On Friday, over 1 million people in over 100 countries participated in a massive #schoolstrikeforclimate action. Now a new study says that marches such as these can have profound optimistic repercussions on bystanders.

A team of researchers from Penn State found that “people tended to be more optimistic about people’s ability to work together to address climate change and have better impressions of people who participated in marches after the March for Science and the People’s Climate March in the spring of 2017.”

“Marches serve two functions: to encourage people to join a movement and to enact change,” said Janet Swim, professor of psychology at Penn State. “This study is consistent with the idea that people who participate in marches can gain public support, convince people that change can occur, and also normalize the participants themselves.”

Swim and her coauthors on the project, Nathaniel Geiger from Indiana University, and Michael Lengieza from Penn State, set out to study whether marches are effective at changing psychological predictors of joining movements.

Researchers asked survey participants about their impressions of marchers before and after the March for Science and the People’s Climate March, both of which took place in April 2017. They found that participants were less likely to view marchers as “arrogant or eccentric or otherwise outside of the norm,” after the marches.

“Activists are often seen negatively — that they’re arrogant or eccentric or otherwise outside of the norm,” Swim said. “There’s a fine line between marchers and other activists expressing themselves and raising awareness of their cause, while also not confirming negative stereotypes.
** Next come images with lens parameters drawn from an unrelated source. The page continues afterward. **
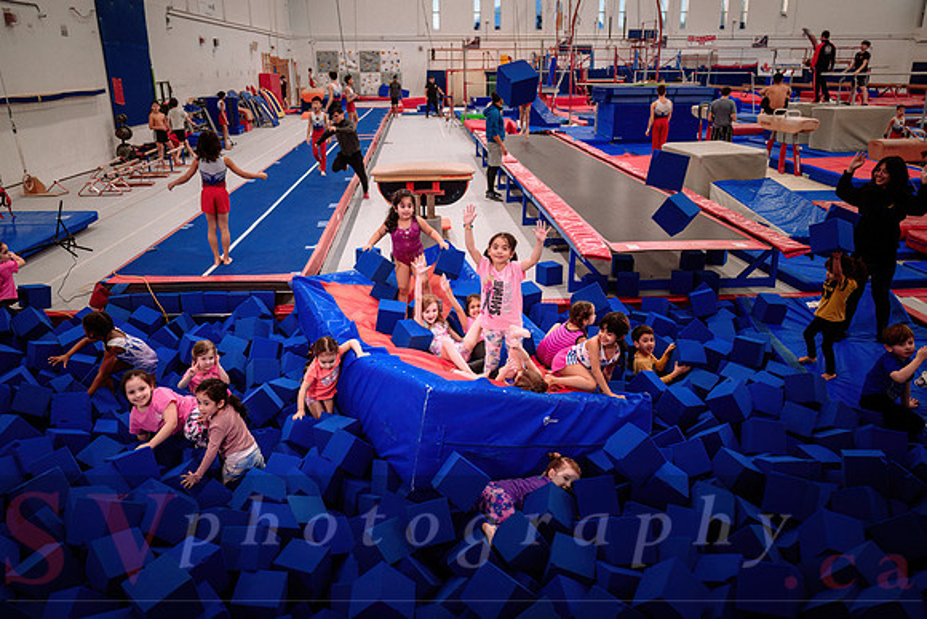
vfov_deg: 45.9
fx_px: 730
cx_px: 464
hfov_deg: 64.8
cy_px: 310
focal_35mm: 28
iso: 1600
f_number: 2.8
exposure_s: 1/400
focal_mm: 27.5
So, one of our questions was whether marches increase or decrease people’s negative impressions of marchers.”

The study consisted of researchers talking to 587 bystanders, people who did not participate in the marches but who were aware of them via media exposure. 302 participants completed a survey the day before the March for Science was held and 285 complete a survey a few days after the People’s Climate March.

Researchers were also interested in the effects of media coverage on participant’s reactions. The results showed the participants who regularly got their news from conservative media had more collective efficacy beliefs – the belief about people’s ability to work together to address climate change – after the marches. This could be due to the fact that many conservative news sources only talk about the march after the fact, so many might not be aware of it beforehand. On the other hand, participants that consumed media from liberal sources tended to have less negative impressions of marchers.

Swim says that in the future she would like to study how news and media sources contribute to people’s beliefs about climate change itself.

This is fantastic news for organizers who now know that their collective actions have a real impact, even on people that aren’t taking an active role in the fight against climate change.